Rent the Runway joined the growing slate of digital-native retail startups to go public on Oct. 27, listing on the NASDAQ under the ticker symbol “RENT.” But despite a strong start on its first day of trading, shares in the fashion rental service ended the day down 8%.
Shares began trading at $23 — $2 more than the company’s initial public offering price of $21 —skyrocketing Rent the Runway to an initial valuation of more than $1.7 billion. But by the end of the day shares were trading at $19.29, 9% lower than its targeted IPO price although still within the $18 to $21 range under which it initially marketed the stock.
Rent the Runway announced its plans to move forward with an IPO despite a recent downturn in business, citing surging ecommerce uptake and consumers’ increased awareness of sustainability as indicators of its future potential. As The Information put it: “No Profit, No Growth: Rent the Runway Valuation Hinges on Hope.”

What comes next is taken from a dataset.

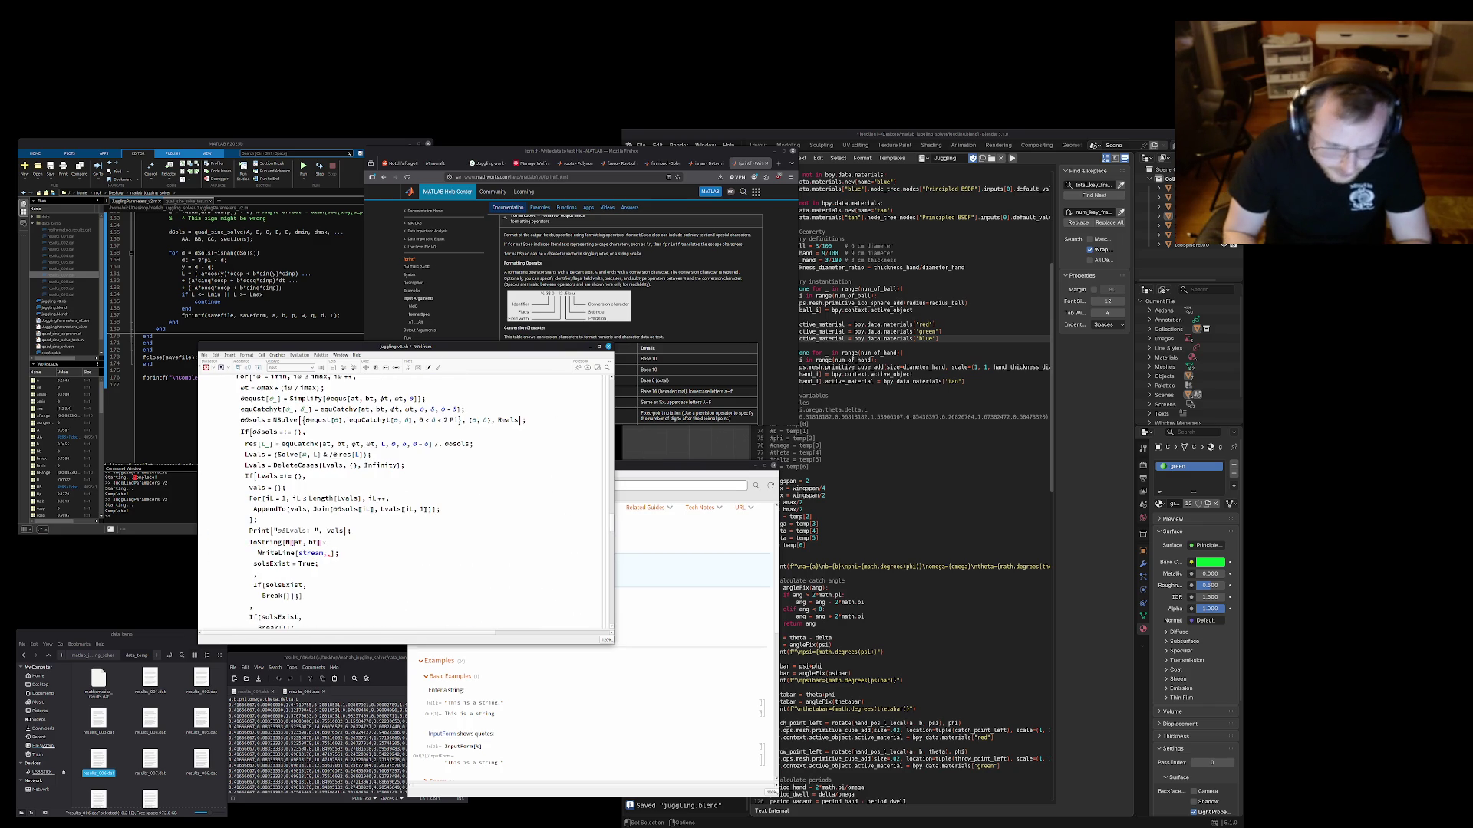
text(])
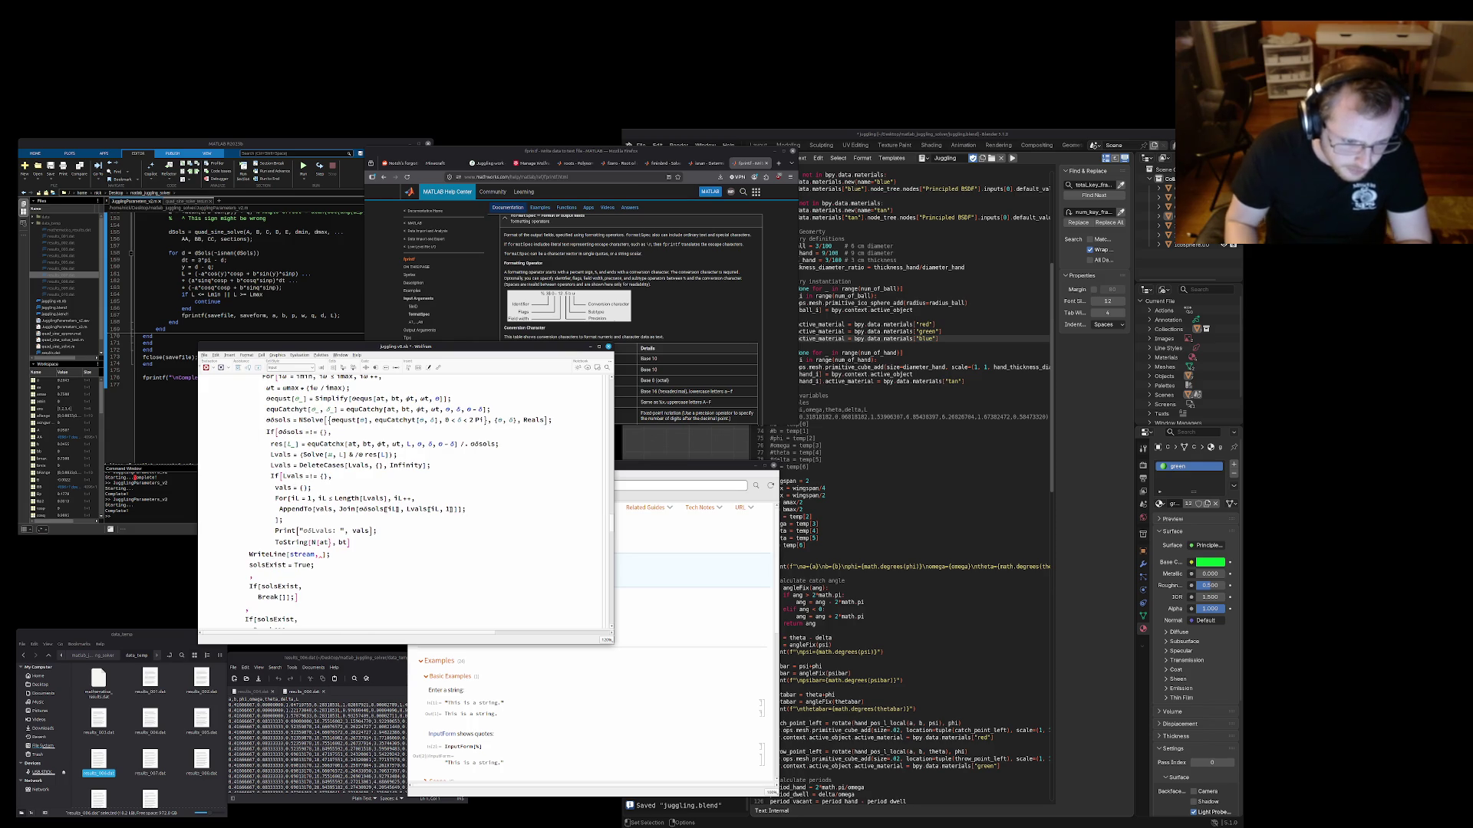
Rewrite the loop's ToString line as aStr = ToString[N[at]]; removing the leftover bt argument, then select it
key(BackSpace)
text([)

In the company’s SEC filing, CEO and Co-founder Jennifer Hyman acknowledged the negative impact the pandemic had on the business but compared her company to the likes of Spotify and Netflix, saying that Rent the Runway is “pioneering the access model for fashion.”
The Rent the Runway IPO is the latest in a flurry of retail IPO filings in recent months that have included Mattress Firm, Guitar Center, Petco, Claire’s, Honest Company and Warby Parker. Next up is likely to be Allbirds, which filed for its IPO earlier this week.